We can speak to the fibroblasts imbedded in the fascia by creating a steady tension. This tension is created not by tensing the muscles, but by lengthening the muscle by moving one attachment away from the opposing side of that same muscle. This is the way we would stretch a muscle, except we stop at the very point the muscle begins to stretch. There is a point of light tension that occurs without stretching the muscle. I call it the Yin Sweet Spot. This is where we will hang out, holding the point of light tension, while letting go of everything else. We do that by deep diaphragmic breathing. Take a deep breath through your nose, deep into your diaphragm, while slowly counting to 6. Pause for two counts. Now exhale through your mouth while slowly counting to six. Repeat this 10 times. It should take about two minutes. If it is less than two minutes either count slower or add a breath or two.

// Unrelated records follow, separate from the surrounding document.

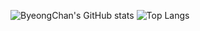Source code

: ![ByeongChan's GitHub stats](https://github-readme-stats.vercel.app/api?username=MinByeongChan&show_icons=true&theme=dark)
![Top Langs](https://github-readme-stats.vercel.app/api/top-langs/?username=MinByeongChan&layout=compact&theme=tokyonight)
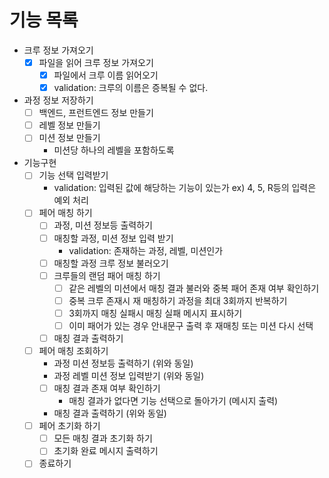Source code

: # 기능 목록

- 크루 정보 가져오기
  - [x] 파일을 읽어 크루 정보 가져오기
    - [x] 파일에서 크루 이름 읽어오기
    - [x] validation: 크루의 이름은 증복될 수 없다.
- 과정 정보 저장하기
  - [ ] 백엔드, 프런트엔드 정보 만들기
  - [ ] 레벨 정보 만들기
  - [ ] 미션 정보 만들기
    - 미션당 하나의 레벨을 포함하도록
- 기능구현
  - [ ] 기능 선택 입력받기
    - validation: 입력된 값에 해당하는 기능이 있는가 ex) 4, 5, R등의 입력은 예외 처리
  - [ ] 페어 매칭 하기
    - [ ] 과정, 미션 정보등 출력하기
    - [ ] 매칭할 과정, 미션 정보 입력 받기
      - validation: 존재하는 과정, 레벨, 미션인가
    - [ ] 매칭할 과정 크루 정보 불러오기
    - [ ] 크루들의 랜덤 패어 매칭 하기
      - [ ] 같은 레벨의 미션에서 매칭 결과 불러와 중복 패어 존재 여부 확인하기
      - [ ] 중복 크루 존재시 재 매칭하기 과정을 최대 3회까지 반복하기
      - [ ] 3회까지 매칭 실패시 매칭 실패 메시지 표시하기
      - [ ] 이미 패어가 있는 경우 안내문구 출력 후 재매칭 또는 미션 다시 선택
    - [ ] 매칭 결과 출력하기
  - [ ] 페어 매칭 조회하기
    - 과정 미션 정보등 출력하기 (위와 동일)
    - 과정 레벨 미션 정보 입력받기 (위와 동일)
    - [ ] 매칭 결과 존재 여부 확인하기
      - 매칭 결과가 없다면 기능 선택으로 돌아가기 (메시지 출력)
    - 매칭 결과 출력하기 (위와 동일)
  - [ ] 페어 초기화 하기
    - [ ] 모든 매칭 결과 초기화 하기
    - [ ] 초기화 완료 메시지 출력하기
  - [ ] 종료하기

Let's look at an example. The low back is often a point of pain and fascia thickening. When this happens the entire erector group can be shortened and thus go into spasm. This can be very painful. This can be done anywhere. Find a wall, a table or even a tree. Place the hands on the wall, table tree or even gram a parallel bar. Bend over at the waist and make your upper body parallel to the ground. your legs should be at a 90 degree angle to your upper body. Lengthen your lower back by putting all the weight in your bottom, like you're trying to stick it out behind you. Do the breathing as illustrated above.

You can apply this to any joint on the body.